Online used-vehicle retailer Carvana Co., which last week said demand continues to eclipse its vehicle-preparation abilities, plans to add 10 inspection and reconditioning centers over the next two years to double annual reconditioning capacity to more than 1.25 million vehicles.

Carvana has 11 reconditioning centers, up from seven at the end of 2019, which grew its production capacity to 617,000 vehicles a year. It will add two centers this year and eight more in 2022, the company said last week as it announced a widened fourth-quarter loss, even as revenue, retail sales and vehicles sourced from consumers soared.

“The demand that we’re seeing, I want to reiterate, is very, very strong,” Carvana CEO Ernie Garcia told analysts and investors in a fourth-quarter earnings call last week. “We’re clearly seeing materially more demand than we’re going to be able to satisfy this quarter and probably for the remainder of the entire year, and we’re going to work very hard to try to catch back up.”

Garcia said Carvana’s January sales surged 80 percent amid outstripped demand and as inventory was halved from January 2020. Carvana said it had just 9,500 vehicles immediately ready for customers in January, down from 12,800 in the fourth quarter and 25,300 in April 2020.

The company, in its fourth-quarter letter to shareholders, blamed the decrease on “significant COVID-19-related constraints in our inspection and reconditioning centers.”

The company also said in its letter that its growth surge in December and January also “exacerbated constraints in our logistics network, leading to increased average delivery times.”

But Garcia said reconditioning capacity improving early this year has helped generate some additional inventory, which then quickly sold. Carvana added two reconditioning centers in the fourth quarter.

“While we still are constrained, I think what we saw in January is we saw the benefit of this 40 percent increase in production that happened from December to now that has been very helpful,” Garcia told analysts. He said February so far “looked a lot like January” and that “we’ve got a lot more demand than we’re able to satisfy given our limited inventory.”

Following Carvana’s earnings report, its shares on Friday, Feb. 26, rose 7.5 percent to $283.50.

Some analysts see Carvana’s capacity issues continuing.

“Capacity constraints are a bottleneck to serve the strong demand and unlikely to ease quickly,” J.P. Morgan Securities analyst Rajat Gupta wrote in a note to investors last week.

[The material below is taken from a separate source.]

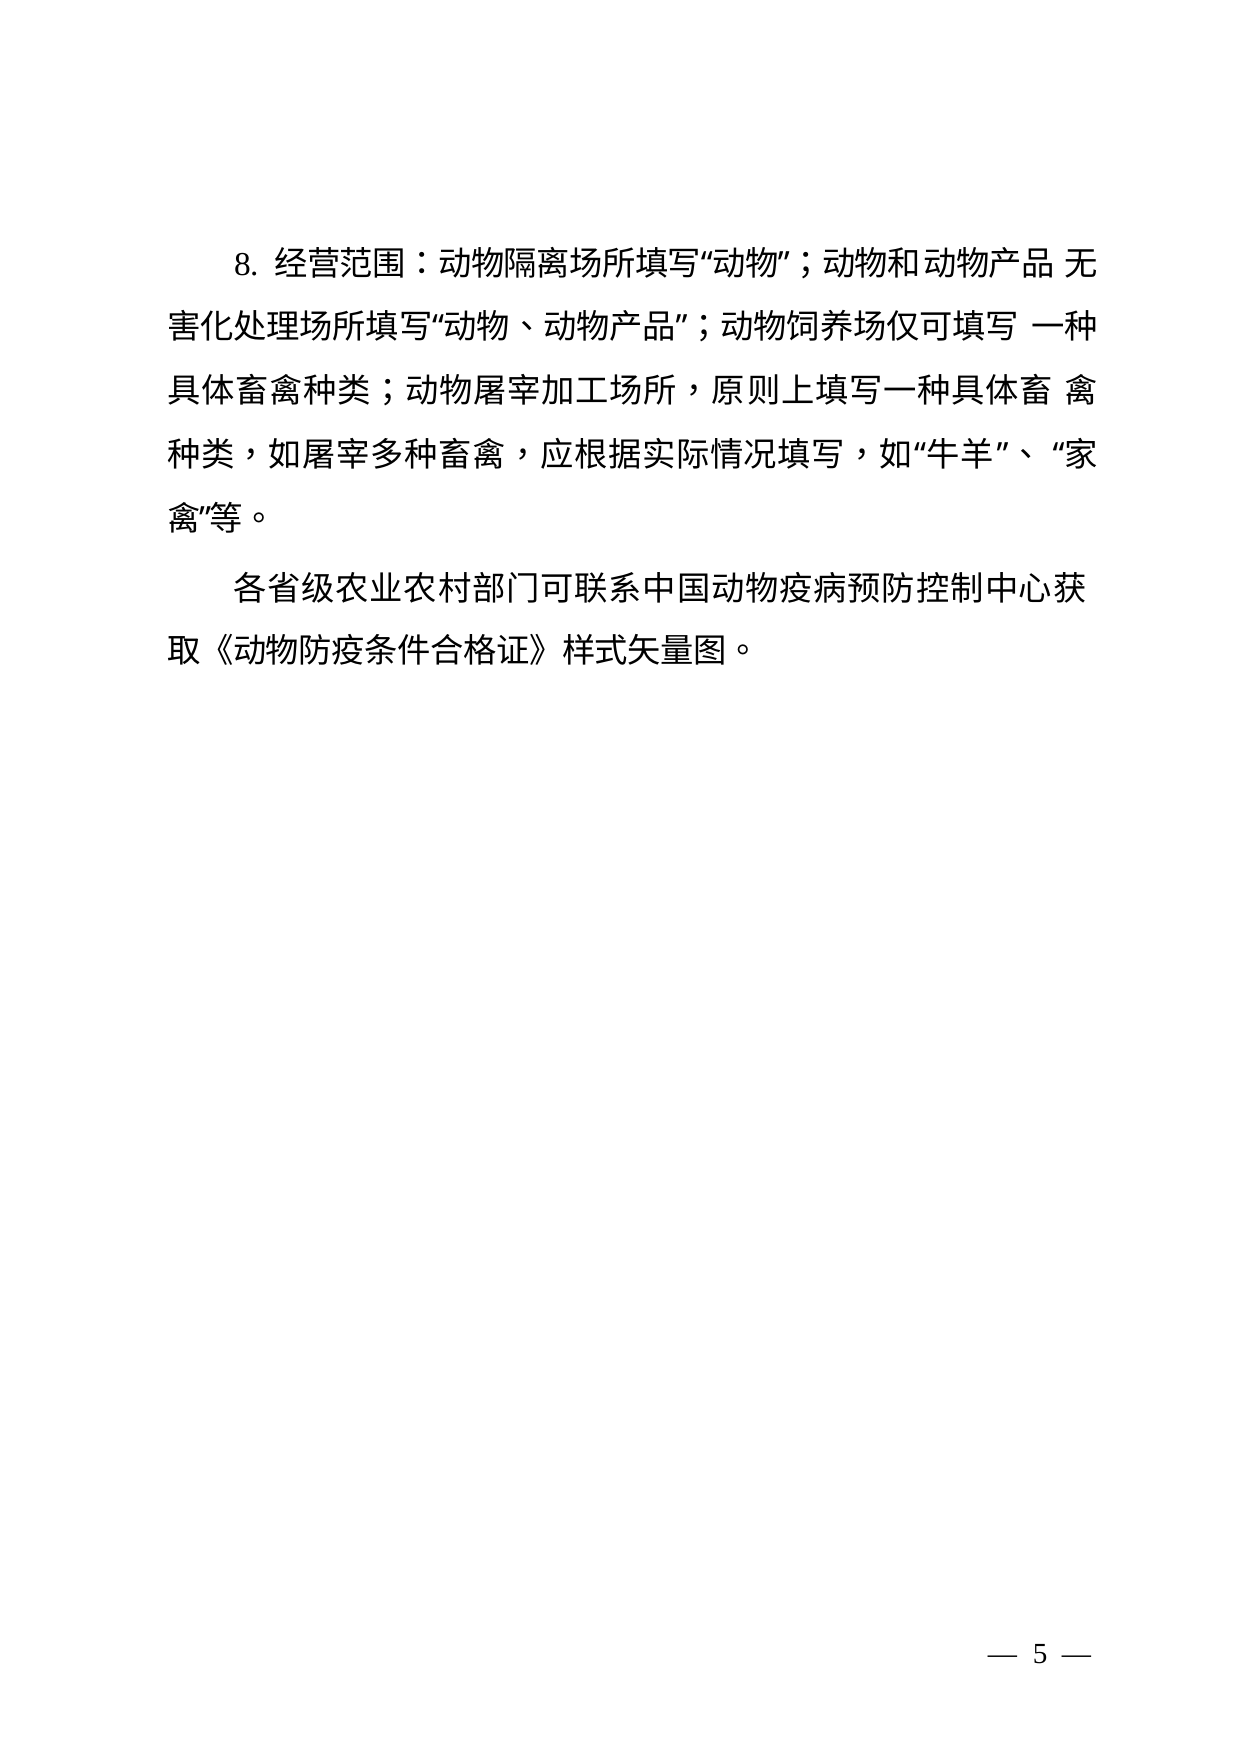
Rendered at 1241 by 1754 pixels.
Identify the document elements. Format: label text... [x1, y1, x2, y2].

text 各省级农业农村部门可联系中国动物疫病预防控制中心获 取《动物防疫条件合格证》样式矢量图。 [167, 565, 1087, 673]
text 8. 经营范围：动物隔离场所填写“动物”；动物和动物产品 无害化处理场所填写“动物、动物产品”；动物饲养场仅可填写 一种具体畜禽种类；动物屠宰加工场所，原则上填写一种具体畜 禽种类，如屠宰多种畜禽，应根据实际情况填写，如“牛羊”、 “家禽”等。 [167, 239, 1098, 541]
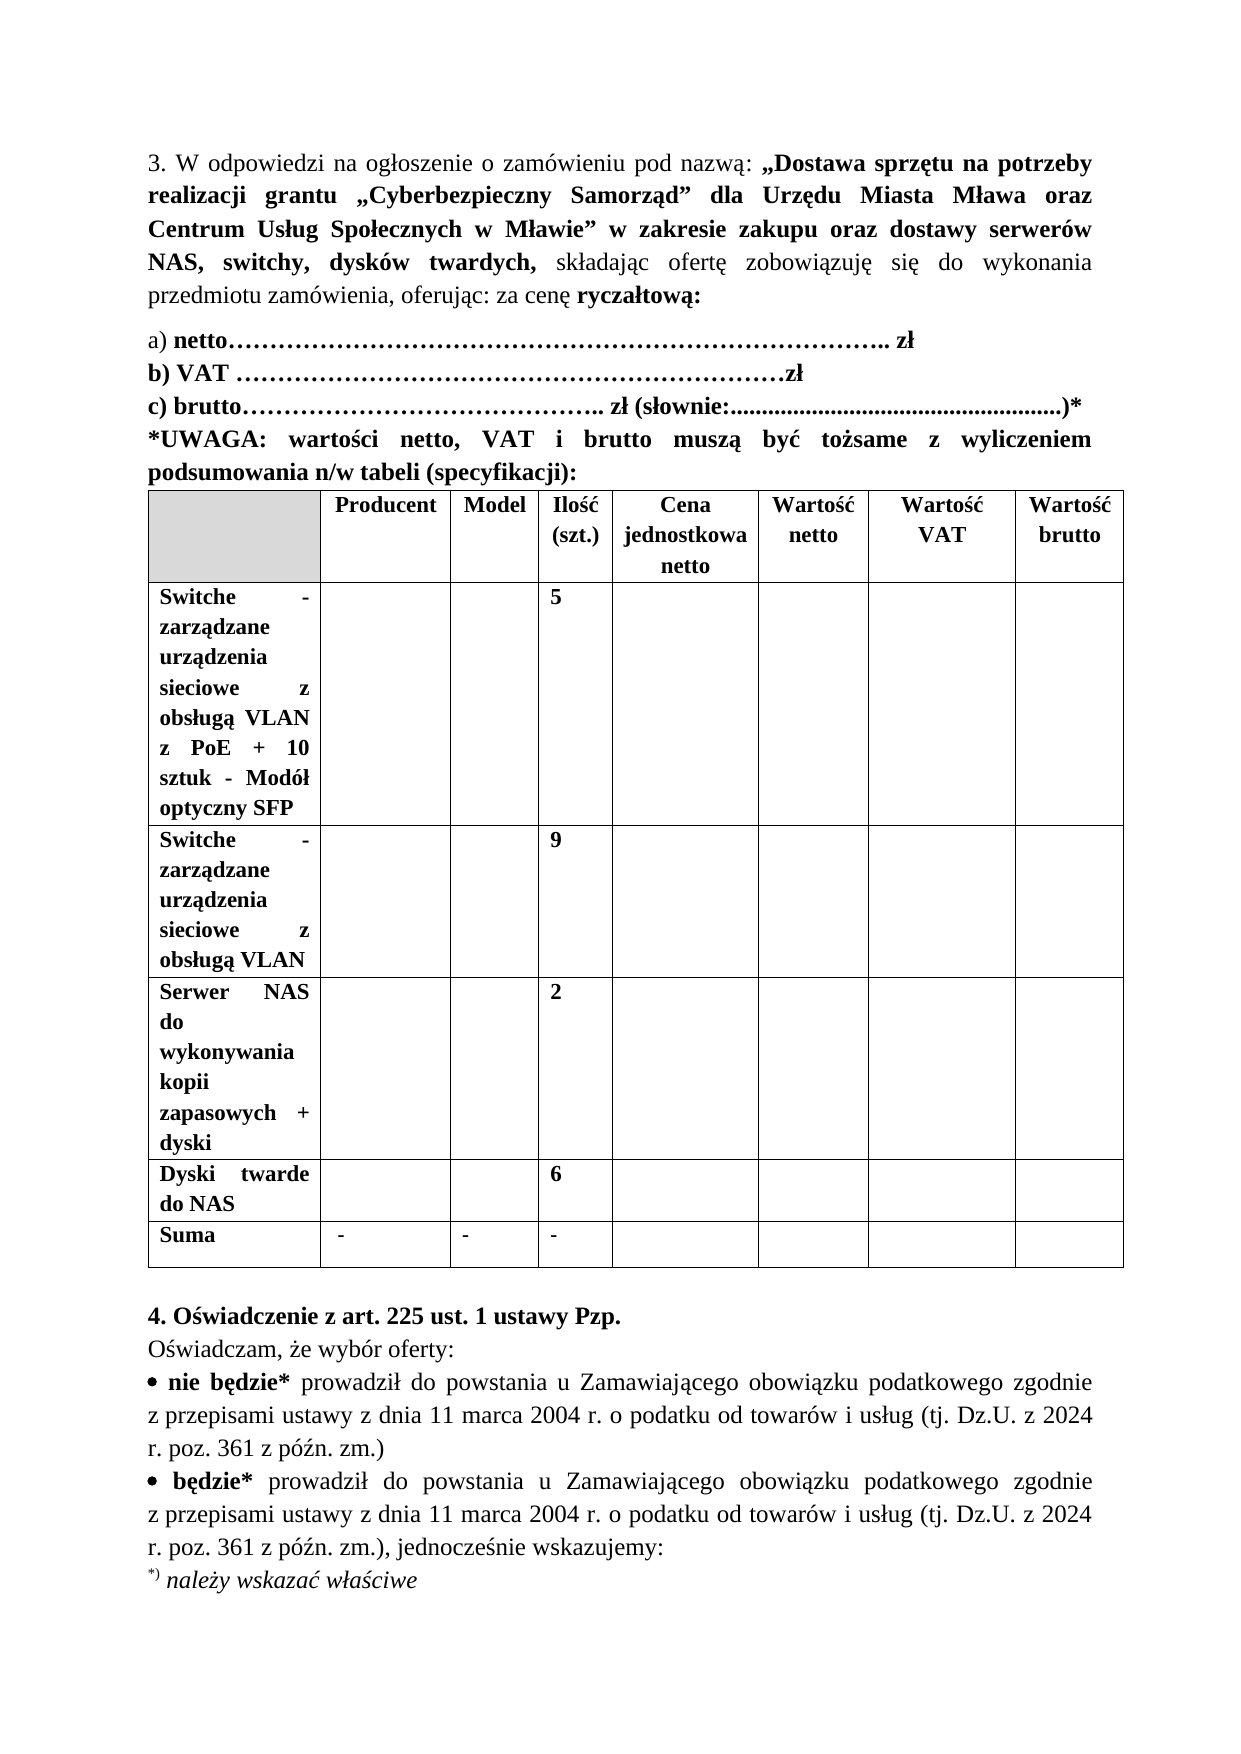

Garcia said Carvana’s vehicle supply woes lie in its reconditioning centers. They generally have “ready access” to vehicles and are sourcing more vehicles from consumers, he said.
The company bought 204,000 vehicles from customers last year, up 95 percent.

Carvana entered 120 markets last year to end 2020 operating in 266 U.S. markets, covering nearly 74 percent of the nation’s population. It expects to grow to more than 300 markets this year, reaching up to 80 percent of the country’s population. As of Dec. 31, Carvana had 27 vending machines operating, up from 23 a year earlier.

The company, which reported a bigger net loss in 2020, grew its sales by 37 percent to 244,111, which it said makes Carvana the second-largest used-vehicle seller in the U.S. behind CarMax Inc.

Carvana, of Tempe, Ariz., ranked No. 4 on Automotive News‘ list of the top 100 retailers based in the U.S. in used-vehicle sales, retailing 177,549 in 2019.